過去最多曲数を通じて示した、5周年の輝ける「現在地」――“5th Anniversary Tour DIALOGUE+学概論”東京公演レポート

過去最多曲数を通じて示した、5周年の輝ける「現在地」――“5th Anniversary Tour DIALOGUE+学概論”東京公演レポート

6月23日、声優アーティストユニット・DIALOGUE+がTOKYO DOME CITY HALLにて“5th Anniversary Tour DIALOGUE+学概論”の東京公演を開催。結成5周年を記念した東名兵ツアーのファイナルとなった本公演は、開催時点の集大成であった過去最大規模のワンマンライブ“LIFE is EASY?”から楽曲を大幅に入れ替えてきたにもかかわらず、今のDIALOGUE+のもつ多彩な魅力に余すことなく触れることのできる、まさにタイトルどおり「概論」そのものだった。

[やること] 東京公演レポートの本文から、「」または“”で囲まれた語句をすべて挙げよ。同じ語句は一度だけ書くこと。 答えは本文の情報だけをもとに出すこと。

[与えられたデータ]
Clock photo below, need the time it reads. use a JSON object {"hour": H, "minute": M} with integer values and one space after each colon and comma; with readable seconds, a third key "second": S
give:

==

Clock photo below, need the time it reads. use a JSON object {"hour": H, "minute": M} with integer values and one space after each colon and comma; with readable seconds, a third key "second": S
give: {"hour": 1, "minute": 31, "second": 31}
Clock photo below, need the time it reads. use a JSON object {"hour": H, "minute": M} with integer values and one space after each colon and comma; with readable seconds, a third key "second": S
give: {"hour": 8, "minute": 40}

[出力]
「現在地」
“5th Anniversary Tour DIALOGUE+学概論”
“LIFE is EASY?”
「概論」